Copy the page URI to the clipboard
Fulle, Marco; Della Corte, V.; Rotundi, A.; Rietmeijer, F. J. M.; Green, S.; Weissman, P.; Accolla, M.; Colangeli, L.; Ferrari, M.; Ivanovski, S.; Lopez-Moreno, J. J.; Mazzotta Epifani, E.; Morales, R.; Ortiz, J. L.; Palomba, E.; Palumbo, P.; Rodriguez, J.; Sordini, R. and Zakharov, V.
(2016).
DOI: https://doi.org/10.1093/mnras/stw2299
Abstract
Solar System formation models predict that the building-blocks of planetesimals were mm- to cm-sized pebbles, aggregates of ices and non-volatile materials, consistent with the compact particles ejected by comet 67P/Churyumov-Gerasimenko (67P hereafter) and detected by GIADA (Grain Impact Analyzer and Dust Accumulator) on-board the Rosetta spacecraft.

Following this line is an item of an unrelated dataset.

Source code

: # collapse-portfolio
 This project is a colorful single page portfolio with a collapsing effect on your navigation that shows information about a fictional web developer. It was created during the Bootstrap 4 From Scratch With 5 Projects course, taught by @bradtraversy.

Planetesimals were formed by the gentle gravitational accretion of pebbles, so that they have an internal macroporosity of 40%. We measure the average dust bulk density that, coupled to the 67P nucleus bulk density, provides the average dust-to-ices mass ratio δ = 8.5. We find that the measured densities of the 67P pebbles are consistent with a mixture of (15 ± 6)% of
ices, (5 ± 2)% of Fe-sulfides, (28 ± 5)% of silicates, and (52 ± 12)% of hydrocarbons, in average volume abundances. This composition matches both the solar and CI-chondritic chemical abundances, thus showing that GIADA has sampled the typical non-volatile composition of the pebbles that formed all planetesimals. The GIADA data do not constrain the abundance of amorphous silicates vs. crystalline Mg,Fe-
olivines and pyroxenes. We find that the pebbles have a microporosity of (52 ± 8)% (internal volume filling factor φP = 0.48±0.08), implying an average porosity for the 67P nucleus of (71 ± 8)%, lower than previously estimated.